Where Are You on the COVID-19 Change-Acceptance Curve?

Susan S Freeman Blog

This post was written by a colleague and dear friend, Linda Cattelan who has granted permission for its use here.

change curve

“Its been more than 6 months since the COVID-19 pandemic first hit our awareness.  As I reflected on all that has transpired over the past several months, the realization that our lives will never be the same again, and the impact this pandemic has had on me, others and the global community at large; it occurred to me that this crisis (while on a huge scale), nevertheless, could be explained by “the Change Curve”.

The ”Change Curve” is a model originally developed in the 1960s by Elisabeth Kubler-Ross to explain the grieving process. Since then, the model has been used in many different contexts to help people understand their reactions to significant change or upheaval. By the 1980’s the Change Curve was a regular model/process used in change management practices. The curve is used to predict how people’s performance could be impacted by significant announcements, implementation and change. There are many versions of the model in existence today. However, the majority are consistent in using variations of the original basic emotions of denial, anger, depression, and acceptance.

Let’s consider each of the emotions on the change curve. As you do, determine if you can relate to the emotion or if it’s an emotion you have already passed through sometime over the past several months:

1.       Shock – The first reaction is usually shock. For some people, this is quite short-lived. For others it can take some time to work through the shock. During this period, time seems to slow down. Productivity can be lost or significantly reduced. Individual and group performance can dip and even employees who are usually clear and proactive may need more direction, reassurance and validation. The shock occurs due to a lack of information, a fear of the unknown, or a fear of making a wrong move.

2.       Denial – Once the initial shock has passed, it is common for people to experience denial. There is a focus on the past. “The way things used to be”. Even if the past was not great, the feeling is that everything was okay as it was. Some people can be so affected, that it is common for them to convince themselves that it is actually “not happening”. We certainly, saw lots of evidence of “denial” as some people went about “business as usual” in group gatherings, not wearing masks nor socially distancing, despite pleas from various levels of government. As a leader, regular communication with your employees is very important during this time, providing them as much reassurance and support as you can to help them get through the change as well as deal with their emotions.

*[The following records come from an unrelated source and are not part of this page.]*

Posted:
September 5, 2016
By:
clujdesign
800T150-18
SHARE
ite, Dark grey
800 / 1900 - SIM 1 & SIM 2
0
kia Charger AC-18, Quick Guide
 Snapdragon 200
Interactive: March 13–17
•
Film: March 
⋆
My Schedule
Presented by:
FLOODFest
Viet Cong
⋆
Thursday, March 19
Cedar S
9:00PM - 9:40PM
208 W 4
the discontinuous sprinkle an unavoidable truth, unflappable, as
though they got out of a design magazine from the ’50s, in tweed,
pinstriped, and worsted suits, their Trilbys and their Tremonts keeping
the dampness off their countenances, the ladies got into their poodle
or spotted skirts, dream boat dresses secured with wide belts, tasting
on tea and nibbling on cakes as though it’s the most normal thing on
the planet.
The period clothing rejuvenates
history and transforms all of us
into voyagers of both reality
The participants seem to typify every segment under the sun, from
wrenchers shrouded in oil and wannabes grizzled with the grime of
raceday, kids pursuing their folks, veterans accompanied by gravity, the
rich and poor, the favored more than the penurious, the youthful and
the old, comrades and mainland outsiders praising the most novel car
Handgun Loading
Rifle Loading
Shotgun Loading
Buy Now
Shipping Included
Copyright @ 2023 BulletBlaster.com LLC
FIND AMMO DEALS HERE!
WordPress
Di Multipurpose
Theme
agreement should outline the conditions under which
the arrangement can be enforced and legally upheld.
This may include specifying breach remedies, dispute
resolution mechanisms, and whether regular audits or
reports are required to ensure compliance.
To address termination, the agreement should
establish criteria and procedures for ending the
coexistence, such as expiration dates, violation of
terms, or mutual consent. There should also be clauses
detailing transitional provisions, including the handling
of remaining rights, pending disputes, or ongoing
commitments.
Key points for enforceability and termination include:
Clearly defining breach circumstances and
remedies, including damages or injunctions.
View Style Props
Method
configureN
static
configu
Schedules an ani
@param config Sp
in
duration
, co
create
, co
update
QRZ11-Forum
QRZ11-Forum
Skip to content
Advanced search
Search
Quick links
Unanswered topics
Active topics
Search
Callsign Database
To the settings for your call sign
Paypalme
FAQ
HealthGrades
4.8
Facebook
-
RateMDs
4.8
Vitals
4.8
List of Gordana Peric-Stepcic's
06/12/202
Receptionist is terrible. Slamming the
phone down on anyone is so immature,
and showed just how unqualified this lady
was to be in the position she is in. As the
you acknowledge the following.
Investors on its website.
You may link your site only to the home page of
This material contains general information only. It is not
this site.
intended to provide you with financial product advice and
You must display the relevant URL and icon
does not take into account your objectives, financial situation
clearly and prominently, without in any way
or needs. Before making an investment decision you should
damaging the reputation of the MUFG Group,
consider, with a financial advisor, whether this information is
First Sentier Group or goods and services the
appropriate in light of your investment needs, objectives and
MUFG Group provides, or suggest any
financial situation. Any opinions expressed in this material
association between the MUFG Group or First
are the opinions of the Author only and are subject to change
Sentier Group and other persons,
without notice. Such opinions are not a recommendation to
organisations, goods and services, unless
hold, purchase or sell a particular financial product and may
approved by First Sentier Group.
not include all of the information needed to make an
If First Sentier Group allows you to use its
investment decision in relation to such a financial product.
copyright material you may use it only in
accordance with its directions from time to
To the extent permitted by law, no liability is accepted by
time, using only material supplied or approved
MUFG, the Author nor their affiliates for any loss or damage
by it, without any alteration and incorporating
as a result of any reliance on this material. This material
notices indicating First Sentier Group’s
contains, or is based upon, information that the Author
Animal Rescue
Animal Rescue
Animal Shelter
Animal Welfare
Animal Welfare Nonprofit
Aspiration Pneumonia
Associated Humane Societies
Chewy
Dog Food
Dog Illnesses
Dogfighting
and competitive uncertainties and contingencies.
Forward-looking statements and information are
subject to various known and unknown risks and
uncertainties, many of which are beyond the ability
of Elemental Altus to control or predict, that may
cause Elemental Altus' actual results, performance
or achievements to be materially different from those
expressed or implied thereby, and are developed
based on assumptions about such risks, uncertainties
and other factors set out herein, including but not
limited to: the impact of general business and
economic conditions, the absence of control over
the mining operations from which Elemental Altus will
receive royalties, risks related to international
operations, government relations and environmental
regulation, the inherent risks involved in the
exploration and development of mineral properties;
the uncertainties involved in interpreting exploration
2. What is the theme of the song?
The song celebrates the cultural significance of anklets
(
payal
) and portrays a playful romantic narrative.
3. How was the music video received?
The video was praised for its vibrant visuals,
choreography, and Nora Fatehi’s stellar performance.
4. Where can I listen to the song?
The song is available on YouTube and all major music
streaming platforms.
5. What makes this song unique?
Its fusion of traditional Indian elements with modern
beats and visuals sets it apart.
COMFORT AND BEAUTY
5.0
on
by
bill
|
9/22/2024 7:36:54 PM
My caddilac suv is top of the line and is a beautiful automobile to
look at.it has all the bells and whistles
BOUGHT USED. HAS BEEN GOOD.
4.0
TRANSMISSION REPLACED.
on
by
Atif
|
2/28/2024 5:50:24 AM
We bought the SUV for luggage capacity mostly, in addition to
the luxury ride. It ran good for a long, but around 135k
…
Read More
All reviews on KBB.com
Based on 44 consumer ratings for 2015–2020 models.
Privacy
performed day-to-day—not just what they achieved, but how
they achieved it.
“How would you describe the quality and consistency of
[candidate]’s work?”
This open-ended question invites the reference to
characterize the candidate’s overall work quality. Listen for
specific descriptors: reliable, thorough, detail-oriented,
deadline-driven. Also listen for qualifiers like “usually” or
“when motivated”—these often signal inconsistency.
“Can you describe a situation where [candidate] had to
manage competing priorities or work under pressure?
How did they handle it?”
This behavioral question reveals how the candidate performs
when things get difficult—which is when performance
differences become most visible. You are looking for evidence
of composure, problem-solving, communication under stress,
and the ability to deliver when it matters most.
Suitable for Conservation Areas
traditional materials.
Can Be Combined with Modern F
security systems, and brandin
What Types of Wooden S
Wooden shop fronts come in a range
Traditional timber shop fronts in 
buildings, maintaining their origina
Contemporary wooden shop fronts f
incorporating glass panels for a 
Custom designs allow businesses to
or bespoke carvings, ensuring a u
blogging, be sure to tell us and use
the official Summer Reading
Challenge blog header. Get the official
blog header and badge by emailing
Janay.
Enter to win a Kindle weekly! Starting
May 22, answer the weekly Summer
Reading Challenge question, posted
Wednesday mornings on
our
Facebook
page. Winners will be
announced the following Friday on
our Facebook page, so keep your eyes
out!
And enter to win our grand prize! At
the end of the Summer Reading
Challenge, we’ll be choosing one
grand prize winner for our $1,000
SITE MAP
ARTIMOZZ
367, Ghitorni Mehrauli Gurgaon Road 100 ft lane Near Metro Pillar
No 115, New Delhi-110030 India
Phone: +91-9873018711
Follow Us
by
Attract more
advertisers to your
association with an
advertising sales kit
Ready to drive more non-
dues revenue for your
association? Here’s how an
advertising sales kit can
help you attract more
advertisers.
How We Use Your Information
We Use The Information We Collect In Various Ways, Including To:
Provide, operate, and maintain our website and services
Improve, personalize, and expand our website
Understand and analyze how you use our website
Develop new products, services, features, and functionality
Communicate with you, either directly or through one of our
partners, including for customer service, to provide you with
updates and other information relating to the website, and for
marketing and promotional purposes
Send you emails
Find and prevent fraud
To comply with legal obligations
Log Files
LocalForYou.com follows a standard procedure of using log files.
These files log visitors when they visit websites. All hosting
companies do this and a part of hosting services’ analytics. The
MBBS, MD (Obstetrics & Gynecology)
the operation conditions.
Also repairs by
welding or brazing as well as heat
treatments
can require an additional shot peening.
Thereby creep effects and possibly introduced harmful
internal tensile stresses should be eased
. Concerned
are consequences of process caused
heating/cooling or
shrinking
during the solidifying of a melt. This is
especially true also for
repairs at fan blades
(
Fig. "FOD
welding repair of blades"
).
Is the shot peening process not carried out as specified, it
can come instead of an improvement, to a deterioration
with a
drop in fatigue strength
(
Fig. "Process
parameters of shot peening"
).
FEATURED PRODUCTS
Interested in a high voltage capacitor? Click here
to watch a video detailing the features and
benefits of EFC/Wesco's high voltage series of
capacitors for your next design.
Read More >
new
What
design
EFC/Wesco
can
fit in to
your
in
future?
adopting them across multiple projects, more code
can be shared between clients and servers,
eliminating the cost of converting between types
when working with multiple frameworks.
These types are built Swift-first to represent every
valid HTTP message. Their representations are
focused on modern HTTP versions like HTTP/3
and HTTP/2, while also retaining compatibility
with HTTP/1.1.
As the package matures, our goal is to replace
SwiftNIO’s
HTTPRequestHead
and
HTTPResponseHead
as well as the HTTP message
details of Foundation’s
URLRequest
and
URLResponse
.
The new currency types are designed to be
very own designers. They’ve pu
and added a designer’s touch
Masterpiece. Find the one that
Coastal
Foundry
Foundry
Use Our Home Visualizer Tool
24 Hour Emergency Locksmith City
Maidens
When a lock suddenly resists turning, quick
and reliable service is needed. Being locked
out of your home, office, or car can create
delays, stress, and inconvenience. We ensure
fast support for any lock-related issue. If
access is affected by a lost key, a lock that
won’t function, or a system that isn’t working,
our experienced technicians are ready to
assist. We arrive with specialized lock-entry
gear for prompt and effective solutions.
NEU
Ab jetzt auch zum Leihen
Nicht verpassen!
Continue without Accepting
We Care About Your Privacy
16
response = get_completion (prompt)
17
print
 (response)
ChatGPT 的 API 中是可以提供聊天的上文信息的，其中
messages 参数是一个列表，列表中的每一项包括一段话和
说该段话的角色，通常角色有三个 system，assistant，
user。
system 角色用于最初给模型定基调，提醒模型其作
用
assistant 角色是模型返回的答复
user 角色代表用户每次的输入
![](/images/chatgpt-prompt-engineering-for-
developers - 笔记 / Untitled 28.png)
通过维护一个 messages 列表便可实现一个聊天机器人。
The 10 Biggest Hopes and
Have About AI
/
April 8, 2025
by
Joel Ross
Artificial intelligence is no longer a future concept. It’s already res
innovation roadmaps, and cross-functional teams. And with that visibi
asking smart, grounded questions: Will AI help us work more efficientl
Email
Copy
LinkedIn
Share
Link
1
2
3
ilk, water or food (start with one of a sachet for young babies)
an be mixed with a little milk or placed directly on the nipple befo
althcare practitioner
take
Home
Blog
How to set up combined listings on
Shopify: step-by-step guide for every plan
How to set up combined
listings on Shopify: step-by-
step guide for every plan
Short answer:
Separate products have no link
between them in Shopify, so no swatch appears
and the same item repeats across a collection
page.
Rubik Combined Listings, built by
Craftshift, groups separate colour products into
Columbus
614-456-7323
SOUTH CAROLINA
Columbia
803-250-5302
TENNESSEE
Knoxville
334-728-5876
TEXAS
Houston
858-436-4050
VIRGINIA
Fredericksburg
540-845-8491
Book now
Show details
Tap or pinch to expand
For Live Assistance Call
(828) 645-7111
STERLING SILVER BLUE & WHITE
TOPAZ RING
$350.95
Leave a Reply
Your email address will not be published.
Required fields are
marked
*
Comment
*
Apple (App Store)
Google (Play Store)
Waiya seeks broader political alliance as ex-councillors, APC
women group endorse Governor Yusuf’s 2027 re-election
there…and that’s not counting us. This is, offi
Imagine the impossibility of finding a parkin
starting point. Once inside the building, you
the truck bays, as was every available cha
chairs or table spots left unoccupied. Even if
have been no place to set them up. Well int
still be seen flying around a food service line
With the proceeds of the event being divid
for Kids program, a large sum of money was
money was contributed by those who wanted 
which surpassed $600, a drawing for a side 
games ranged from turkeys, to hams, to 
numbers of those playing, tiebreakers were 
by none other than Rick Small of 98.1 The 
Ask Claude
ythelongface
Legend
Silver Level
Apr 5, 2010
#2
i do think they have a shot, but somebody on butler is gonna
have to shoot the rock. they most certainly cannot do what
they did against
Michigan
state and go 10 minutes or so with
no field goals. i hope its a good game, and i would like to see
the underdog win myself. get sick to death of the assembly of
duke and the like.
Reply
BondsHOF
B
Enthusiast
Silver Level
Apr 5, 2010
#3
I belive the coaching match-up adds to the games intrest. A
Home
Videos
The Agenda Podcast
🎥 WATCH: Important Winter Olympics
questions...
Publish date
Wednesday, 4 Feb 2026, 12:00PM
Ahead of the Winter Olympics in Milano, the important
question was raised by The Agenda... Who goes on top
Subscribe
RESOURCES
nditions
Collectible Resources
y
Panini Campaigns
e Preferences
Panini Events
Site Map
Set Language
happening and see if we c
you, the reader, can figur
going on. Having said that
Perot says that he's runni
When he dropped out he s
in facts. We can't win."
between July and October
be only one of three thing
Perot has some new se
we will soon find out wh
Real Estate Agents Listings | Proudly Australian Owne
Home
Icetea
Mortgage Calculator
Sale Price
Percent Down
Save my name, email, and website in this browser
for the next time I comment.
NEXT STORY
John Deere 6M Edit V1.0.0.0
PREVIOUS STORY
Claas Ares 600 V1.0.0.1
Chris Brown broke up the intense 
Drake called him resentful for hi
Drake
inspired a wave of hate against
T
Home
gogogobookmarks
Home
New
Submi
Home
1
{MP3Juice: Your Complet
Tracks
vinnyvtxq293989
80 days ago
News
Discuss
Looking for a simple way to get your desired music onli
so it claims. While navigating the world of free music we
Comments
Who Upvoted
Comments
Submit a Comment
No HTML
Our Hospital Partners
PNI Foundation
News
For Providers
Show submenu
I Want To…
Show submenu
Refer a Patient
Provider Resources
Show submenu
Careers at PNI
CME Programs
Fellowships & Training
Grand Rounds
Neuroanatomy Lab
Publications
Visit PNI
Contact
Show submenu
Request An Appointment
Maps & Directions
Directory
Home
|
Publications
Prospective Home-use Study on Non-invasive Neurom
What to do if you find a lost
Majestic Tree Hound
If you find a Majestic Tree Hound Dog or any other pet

3.       Anger – Anger often follows shock and denial. People may look for someone or something to blame. Suspicion, scepticism and frustration are common. We can point to numerous conspiracy theories that have emerged during COVID-19 as examples on display. As the leader, acknowledging your employees’ anger and frustration can be helpful, even if you don’t have a solution for them. Often, employees just need to be heard.

4.       Depression – As the anger wears off, and the realization of the change sets in, this is often the lowest point on the change curve. Individual and group performance, productivity and even employee morale are usually at their lowest. Some individuals start to fixate on minor issues or problems, while other individuals may experience self-doubt and even varying degrees of anxiety. Some find it challenging to express or label their feelings of depression. As the leader, let your employees know that others are feeling similar emotions. Let them know that what they are experiencing is common.

5.       Acceptance – Finally on the other side of the darker emotions, a more optimistic perspective begins to emerge. People finally accept what is going on and that the change is here to stay. Once they have accepted the “new normal”, they can start to work with the change instead of against it. Some individuals may even get excited about new possibilities and opportunities. Some will be relieved that they “survived” the change and may be settling into a “new normal”. Others may be impatient for the change to finally be over with. As the leader, providing specifics regarding task completion and changes in responsibilities remains key. There is no such thing as over-communication. Remember too, that positive feedback and praise goes a long way with your employees.

6.       Integration – The final step is integration. The focus is “where do we go from here”. The new reality embedded, performance back on track, the primary feelings now include: acceptance, hope and trust. As the leader, your role is to keep the communication flowing and anchor the acceptance, hope and trust.

Every individual is different and therefore it is difficult to predict how quickly you and your employees will move through the change curve. Some may be stuck in certain stages for long periods of time as they make sense of the situation for themselves, while others will move through the curve more rapidly.  However, knowing where you or your employees are on the change curve, will help you identify the best strategies to use to move yourself forward and to support others in the process.